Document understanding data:
Segment Open

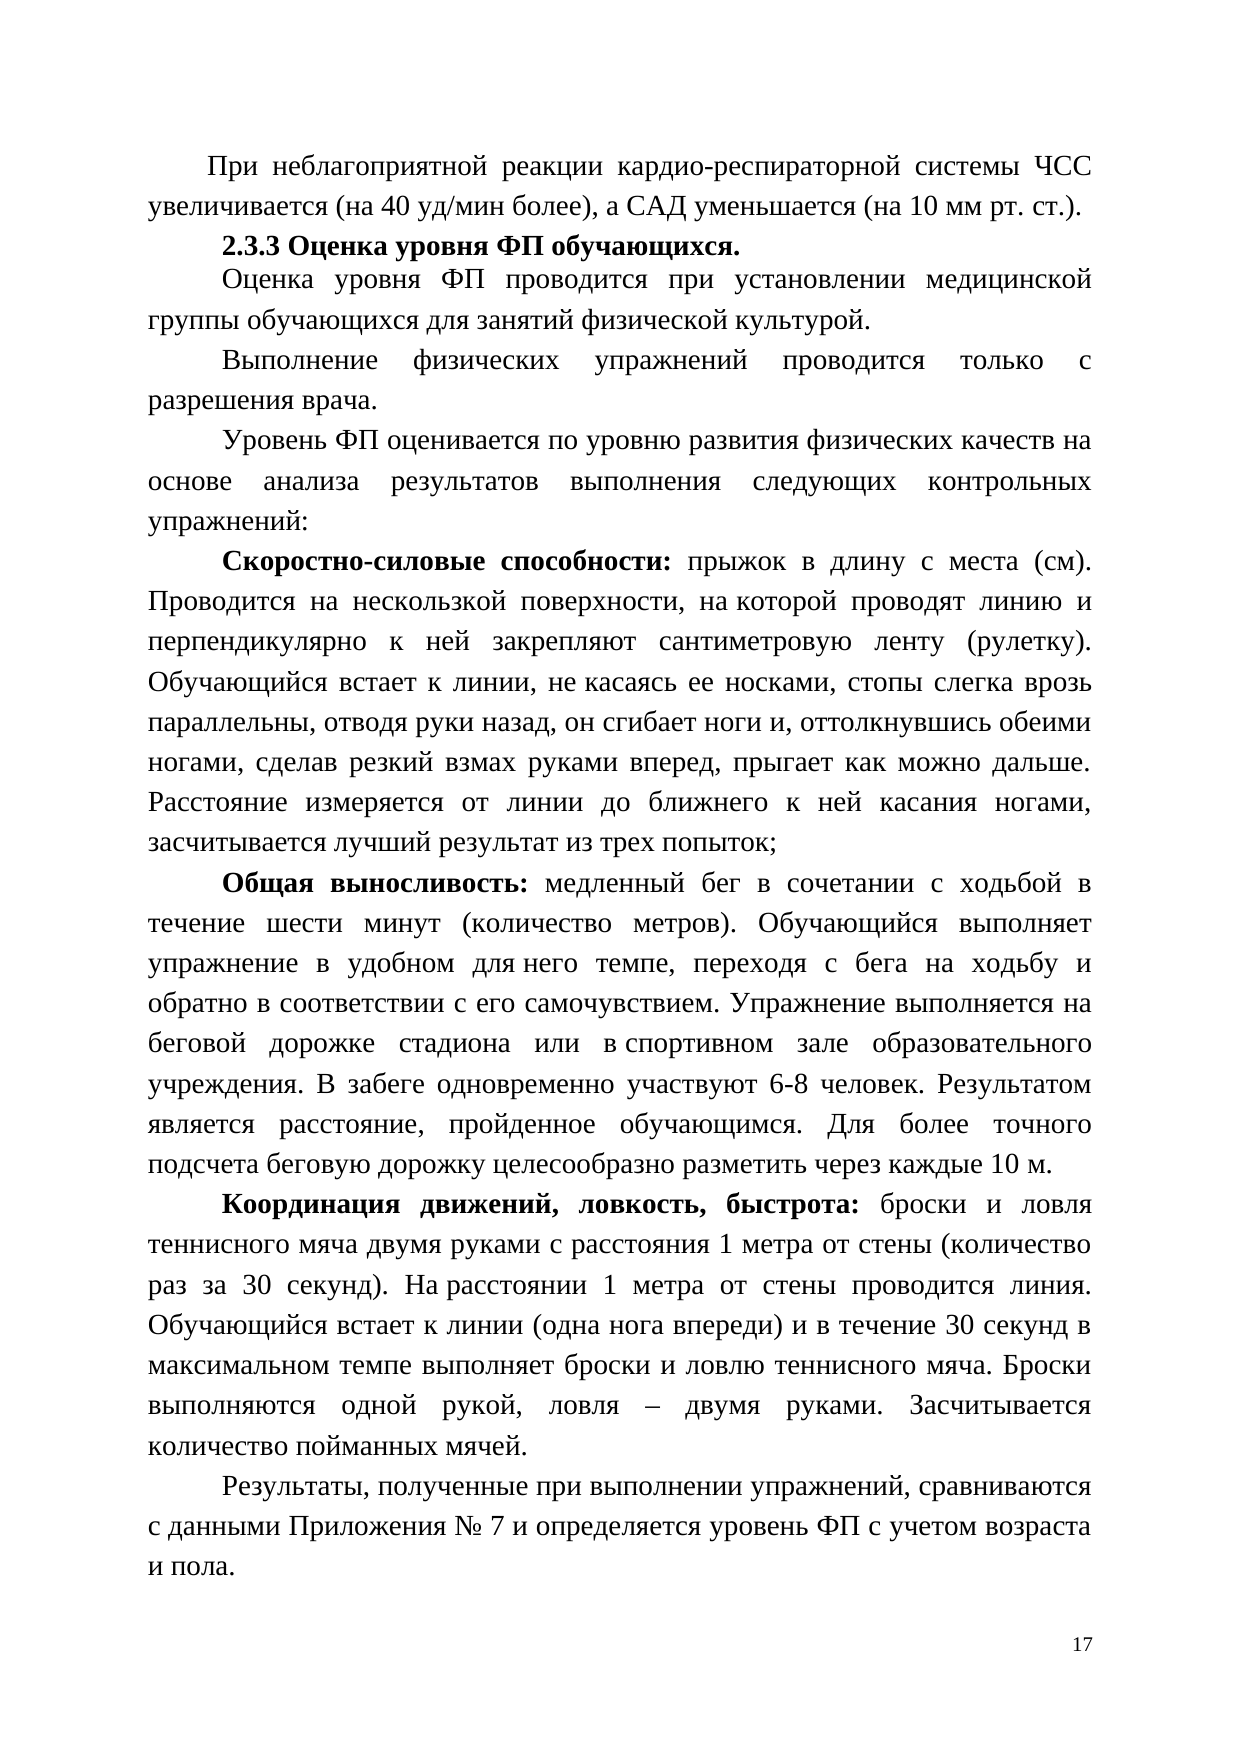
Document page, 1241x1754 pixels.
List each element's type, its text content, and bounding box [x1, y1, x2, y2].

text Скоростно-силовые способности: прыжок в длину с места (см). Проводится на нескользкой поверхности, на которой проводят линию и перпендикулярно к ней закрепляют сантиметровую ленту (рулетку). Обучающийся встает к линии, не касаясь ее носками, стопы слегка врозь параллельны, отводя руки назад, он сгибает ноги и, оттолкнувшись обеими ногами, сделав резкий взмах руками вперед, прыгает как можно дальше. Расстояние измеряется от линии до ближнего к ней касания ногами, засчитывается лучший результат из трех попыток; [148, 543, 1092, 858]
text Общая выносливость: медленный бег в сочетании с ходьбой в течение шести минут (количество метров). Обучающийся выполняет упражнение в удобном для него темпе, переходя с бега на ходьбу и обратно в соответствии с его самочувствием. Упражнение выполняется на беговой дорожке стадиона или в спортивном зале образовательного учреждения. В забеге одновременно участвуют 6-8 человек. Результатом является расстояние, пройденное обучающимся. Для более точного подсчета беговую дорожку целесообразно разметить через каждые 10 м. [148, 865, 1092, 1180]
text Выполнение физических упражнений проводится только с разрешения врача. [148, 342, 1092, 416]
text 2.3.3 Оценка уровня ФП обучающихся. [148, 228, 1092, 262]
text При неблагоприятной реакции кардио-респираторной системы ЧСС увеличивается (на 40 уд/мин более), а САД уменьшается (на 10 мм рт. ст.). [148, 148, 1092, 221]
text Уровень ФП оценивается по уровню развития физических качеств на основе анализа результатов выполнения следующих контрольных упражнений: [148, 422, 1092, 536]
text Оценка уровня ФП проводится при установлении медицинской группы обучающихся для занятий физической культурой. [148, 262, 1092, 335]
text Результаты, полученные при выполнении упражнений, сравниваются с данными Приложения № 7 и определяется уровень ФП с учетом возраста и пола. [148, 1468, 1092, 1582]
text Координация движений, ловкость, быстрота: броски и ловля теннисного мяча двумя руками с расстояния 1 метра от стены (количество раз за 30 секунд). На расстоянии 1 метра от стены проводится линия. Обучающийся встает к линии (одна нога впереди) и в течение 30 секунд в максимальном темпе выполняет броски и ловлю теннисного мяча. Броски выполняются одной рукой, ловля – двумя руками. Засчитывается количество пойманных мячей. [148, 1186, 1092, 1461]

Segment Closed

* What you should do
Lines of the data that include the string "руками" are to be counted; report the total by itself.

* Exercise output
2